Rott – Genau ein Jahr ist es her, da sorgte die Nachricht von der geplanten großen Flüchtlingsunterkunft im kleinen Rott am Inn für einen Schockmoment im Dorf, dem eine Welle der Empörung folgte. Nur wenige Tage nach der Bürgerversammlung mit Landrat Otto Lederer, als erstmals die Belegungszahl 500 im Raum stand, gründete sich die Bürgerinitiative (BI) „Rott rot(t)iert“. Aus 500 wurden 300, doch die BI findet nach wie vor: Es sind zu viele Menschen, die in einer nicht geeigneten ehemaligen Industriehalle in einem Gewerbegebiet unterkommen sollten.

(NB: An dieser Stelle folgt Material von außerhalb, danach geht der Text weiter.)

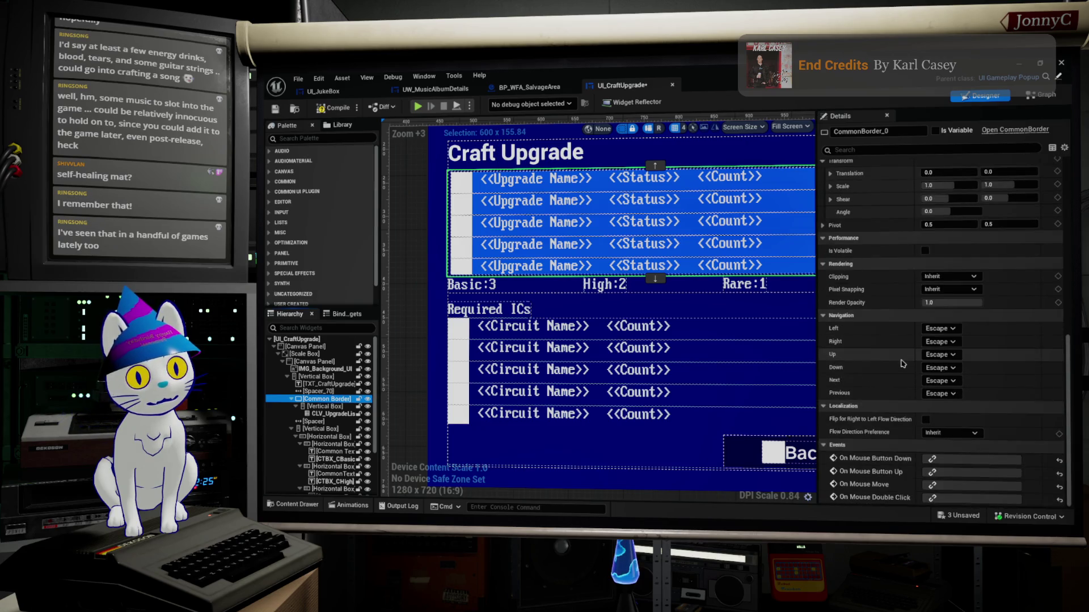
scroll(903, 363, up, 8)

BI findet: Das Soll ist schon längst erfüllt

Die Initiative beharrt darauf: Das Dorf hat mit etwa 120 hier schon lebenden Geflüchteten sein Soll bei der Unterbringung mehr als erfüllt. Und fordert zum Jahrestag des Protests vor allem eins: eine paritätische Verteilung der Ankommenden auf alle 46 Kommunen im Landkreis. Um dies zu erreichen, sei der Freistaat gefordert: Er müsse eine faire Regelung einfordern, nach einem festgelegten Schlüssel in Bezug zur Einwohnerzahl. Ministerpräsident Söder habe es in der Hand.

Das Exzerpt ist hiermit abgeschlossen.